The Supreme Court gives guidance on what is and isn’t fair
5th December, 2014
Remember your parents telling you as a child that life wasn’t fair?
The Supreme Court has recently given some guidance on what is and isn’t fair, and the consequences of unfair behaviour in consumer credit transactions.
Section 140A of the Consumer Credit Act 1974 (which was added by the Consumer Credit Act 2006) allows the court to review, vary or cancel any credit or loan agreement which is “unfair to the debtor”. This is a much wider discretion than the old “extortionate credit bargains” under the original Consumer Credit Act, and covers the loan being unfair because of:
• the terms of the agreement (or any related agreement);
• the way the lender has behaved in enforcing its rights; or
• anything else done (or not done) by or on behalf of the lender.

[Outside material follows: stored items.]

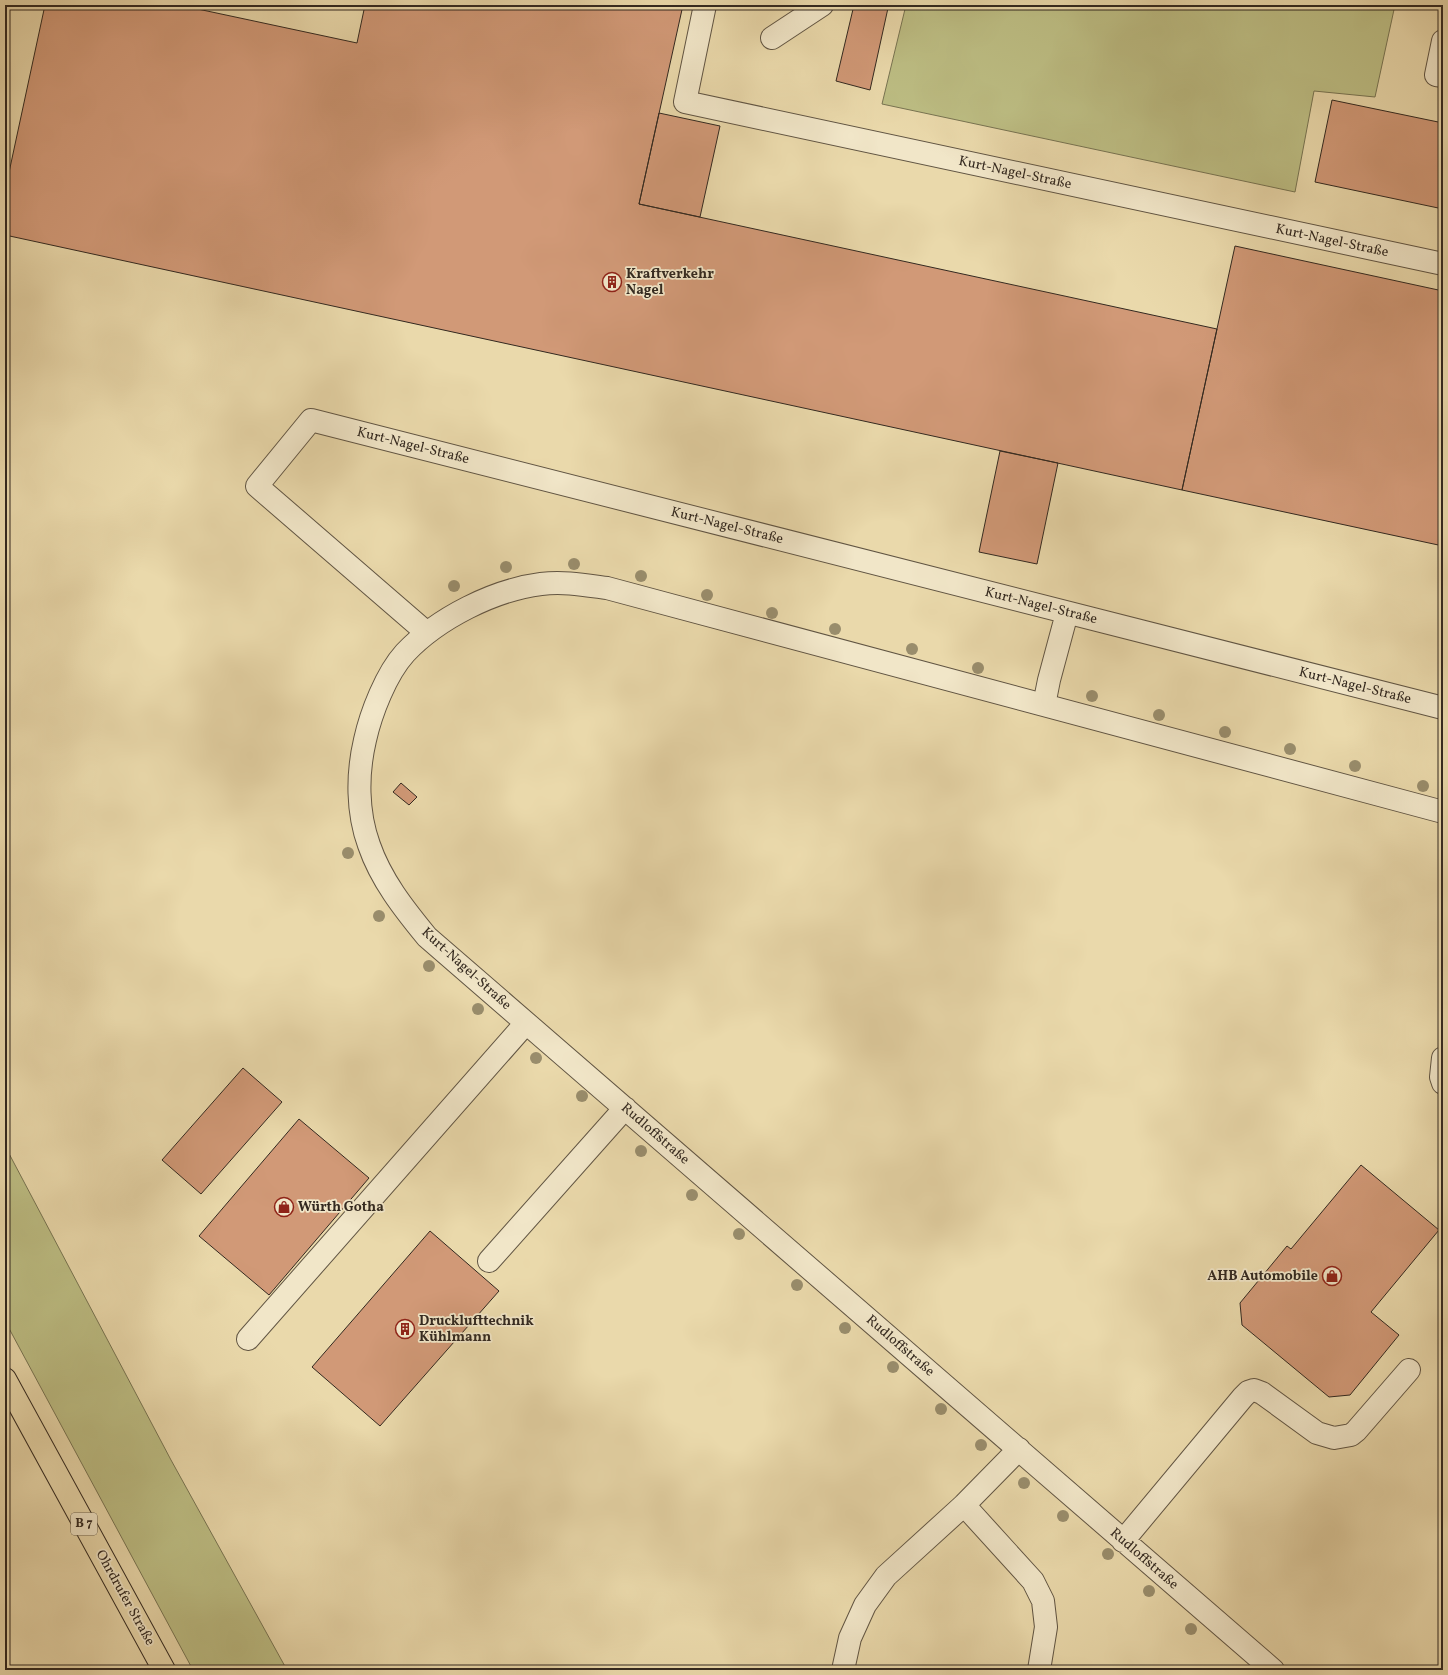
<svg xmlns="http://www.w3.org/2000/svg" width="1448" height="1675" viewBox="0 0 1448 1675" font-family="Vollkorn,serif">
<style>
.green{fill:#bdbe84;stroke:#787452}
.building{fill:#d19977;stroke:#332920}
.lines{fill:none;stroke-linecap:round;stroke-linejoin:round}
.minor-casing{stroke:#615543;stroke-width:24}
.major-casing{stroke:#332920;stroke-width:24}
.minor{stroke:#f1e6c8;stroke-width:22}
.major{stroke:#ead9ab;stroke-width:22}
.tree{fill:#998d6c}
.labels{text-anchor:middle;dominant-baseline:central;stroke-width:3.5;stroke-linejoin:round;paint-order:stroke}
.shield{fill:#f1e6c8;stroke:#6c6252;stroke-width:1}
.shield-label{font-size:13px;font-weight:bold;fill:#332920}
.street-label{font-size:14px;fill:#332920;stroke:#f1e6c8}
.poi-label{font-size:14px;font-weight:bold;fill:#332920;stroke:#f1e6c8;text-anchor:start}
</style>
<rect width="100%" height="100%" fill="#ead9ab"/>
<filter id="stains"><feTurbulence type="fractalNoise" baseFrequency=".005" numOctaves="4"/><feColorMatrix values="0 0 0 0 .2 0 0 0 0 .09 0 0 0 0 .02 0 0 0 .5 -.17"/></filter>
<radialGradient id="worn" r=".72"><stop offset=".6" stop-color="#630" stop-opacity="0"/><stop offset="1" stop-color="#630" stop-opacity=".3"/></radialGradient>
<path class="green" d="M906,5H1395L1375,97L1314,91L1295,192L882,104Z
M5,1146L171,1460L287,1670H193L5,1321Z"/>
<path class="building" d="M45,5H179L357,43L365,5H683L639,204L1217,329L1182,490L5,235V191Z
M854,5H878L888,8L870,90L836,81Z
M1332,100L1443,123V209L1315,182Z
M659,113L720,126L700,217L639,204Z
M1235,246L1443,291V546L1182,490Z
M1000,451L1058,463L1037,564L979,552Z
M401,783L417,797L409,805L393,792Z
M243,1068L282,1102L201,1194L162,1160Z
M299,1119L369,1178L269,1295L199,1236Z
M1361,1165L1439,1230L1371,1312L1399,1335L1350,1395L1329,1397L1242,1325L1240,1303L1287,1246L1291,1249Z
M430,1231L499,1291L380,1426L312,1367Z"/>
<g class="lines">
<g class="minor-casing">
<path id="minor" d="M705,5L685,102L1443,264
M772,38L822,5
M1443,41L1436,75L1443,76
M427,633L257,486L311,420L1443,708
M1044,705L1049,680L1067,613
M1443,1058L1441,1077L1443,1083
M489,1261L625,1108
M248,1339L526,1023
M964,1505L1033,1581L1043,1601L1046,1627L1039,1670
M1123,1541L1243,1397L1248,1392L1254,1390L1262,1393L1317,1433L1334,1438L1351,1435L1356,1431L1409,1370
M843,1670L850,1638L865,1605L886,1576L964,1505L1019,1449
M1273,1670L427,937C404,909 381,880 369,845C357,812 357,774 365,740C371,713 386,674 405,653C438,618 494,590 541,584C563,581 585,585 607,588L1443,812"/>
</g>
<g class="major-casing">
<path id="major" d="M5,1379L164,1670"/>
</g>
<use href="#minor" class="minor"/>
<use href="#major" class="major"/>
</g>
<g class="tree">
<circle cx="574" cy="564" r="6"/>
<circle cx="506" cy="567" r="6"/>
<circle cx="641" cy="576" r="6"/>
<circle cx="454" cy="586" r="6"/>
<circle cx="707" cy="595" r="6"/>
<circle cx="772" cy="613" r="6"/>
<circle cx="835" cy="629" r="6"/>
<circle cx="912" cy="649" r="6"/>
<circle cx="978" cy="668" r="6"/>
<circle cx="1092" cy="696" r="6"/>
<circle cx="1159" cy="715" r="6"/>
<circle cx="1225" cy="732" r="6"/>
<circle cx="1290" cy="749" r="6"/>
<circle cx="1355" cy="766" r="6"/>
<circle cx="1423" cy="786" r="6"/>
<circle cx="348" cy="853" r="6"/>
<circle cx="379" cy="916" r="6"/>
<circle cx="429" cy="966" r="6"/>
<circle cx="478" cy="1009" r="6"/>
<circle cx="536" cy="1058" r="6"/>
<circle cx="582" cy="1096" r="6"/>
<circle cx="641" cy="1151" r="6"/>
<circle cx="692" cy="1195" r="6"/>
<circle cx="739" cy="1234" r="6"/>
<circle cx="797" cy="1285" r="6"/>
<circle cx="845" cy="1328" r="6"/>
<circle cx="893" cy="1367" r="6"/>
<circle cx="941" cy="1409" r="6"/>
<circle cx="981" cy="1445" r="6"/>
<circle cx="1024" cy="1483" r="6"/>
<circle cx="1063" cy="1516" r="6"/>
<circle cx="1108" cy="1554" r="6"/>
<circle cx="1149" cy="1591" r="6"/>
<circle cx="1191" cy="1629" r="6"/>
</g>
<defs>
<g id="building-ring" transform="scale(1)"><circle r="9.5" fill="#f1e6c8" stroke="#8f2418" stroke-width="1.5"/><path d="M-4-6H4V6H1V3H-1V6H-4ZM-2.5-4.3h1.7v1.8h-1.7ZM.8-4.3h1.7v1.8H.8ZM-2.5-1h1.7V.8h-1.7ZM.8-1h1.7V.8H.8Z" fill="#8f2418"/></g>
<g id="shop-ring" transform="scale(1)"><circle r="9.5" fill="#f1e6c8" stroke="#8f2418" stroke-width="1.5"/><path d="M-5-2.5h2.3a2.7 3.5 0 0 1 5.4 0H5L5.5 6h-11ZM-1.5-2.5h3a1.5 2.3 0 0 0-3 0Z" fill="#8f2418"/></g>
</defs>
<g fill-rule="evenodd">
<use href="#building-ring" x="612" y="282"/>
<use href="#shop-ring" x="284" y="1207"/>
<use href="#shop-ring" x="1332" y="1276"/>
<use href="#building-ring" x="405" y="1329"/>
</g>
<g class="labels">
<rect class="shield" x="71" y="1513" width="26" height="22" rx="3"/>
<g class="shield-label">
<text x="84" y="1524">B 7</text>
</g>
<g class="street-label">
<text transform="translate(1015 173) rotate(12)">Kurt-Nagel-Straße</text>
<text transform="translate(1332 241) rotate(12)">Kurt-Nagel-Straße</text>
<text transform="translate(413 446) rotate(14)">Kurt-Nagel-Straße</text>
<text transform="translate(727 526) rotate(14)">Kurt-Nagel-Straße</text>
<text transform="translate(1041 606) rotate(14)">Kurt-Nagel-Straße</text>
<text transform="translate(1355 686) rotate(14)">Kurt-Nagel-Straße</text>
<text transform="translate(466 969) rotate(42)">Kurt-Nagel-Straße</text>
<text transform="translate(655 1134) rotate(41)">Rudloffstraße</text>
<text transform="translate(900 1346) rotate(41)">Rudloffstraße</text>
<text transform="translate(1144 1559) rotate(41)">Rudloffstraße</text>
<text transform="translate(125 1598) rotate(61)">Ohrdrufer Straße</text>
</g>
<g class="poi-label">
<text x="626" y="274">Kraftverkehr<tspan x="626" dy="16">Nagel</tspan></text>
<text x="298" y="1207">Würth Gotha</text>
<text x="1318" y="1276" text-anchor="end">AHB Automobile</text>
<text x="419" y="1321">Drucklufttechnik<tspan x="419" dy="16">Kühlmann</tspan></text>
</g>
</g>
<rect width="1448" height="1675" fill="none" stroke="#ead9ab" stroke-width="20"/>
<rect x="6" y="6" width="1436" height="1663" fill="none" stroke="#332920" stroke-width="2"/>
<rect x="10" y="10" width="1428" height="1655" fill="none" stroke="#332920"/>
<rect width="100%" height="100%" filter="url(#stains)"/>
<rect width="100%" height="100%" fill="url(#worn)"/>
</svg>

In the recent case of Plevin v Paragon Personal Finance Limited ( UKSC 61), Mrs Plevin had borrowed money from Paragon Personal Finance. The loan, and an associated payment protection insurance product (PPI), were sold to Mrs Plevin by an independent broker, LLP Processing (UK) Limited. The loan was for £34,000 and the premium for the PPI was £5,780 which was added on to the loan. Out of the PPI premium, nearly 72% (or £4,150) went to Paragon and LLP as commission. Mrs Plevin’s case hinged on her contention that she was not told about the size of the commission payments and, if she had been, she was unlikely to have entered into the loan.
The court was asked whether that non-disclosure made Mrs Plevin’s relationship with Paragon unfair. The court suggested that sometimes it would be fair not to disclose commission payments and in some cases it would be unfair. In this instance (and without determining at what point fair becomes unfair), the court firmly decided that the size of the hidden commission payments was a long way beyond the tipping point and accordingly that Paragon’s relationship with Mrs Plevin was unfair. The case has been sent back to the High Court for a decision on the appropriate remedy for Mrs Plevin.
However, in a helpful judgment for lenders, the court clarified the meaning of “on behalf of”. Section 140A is not just concerned with anything done by the lender, but also anything done on the lender’s behalf – which of course could be well outside the lender’s control. The court made it clear that this only covers agency arrangements and in this case, LLP was acting as Mrs Plevin’s agent, and not for Paragon.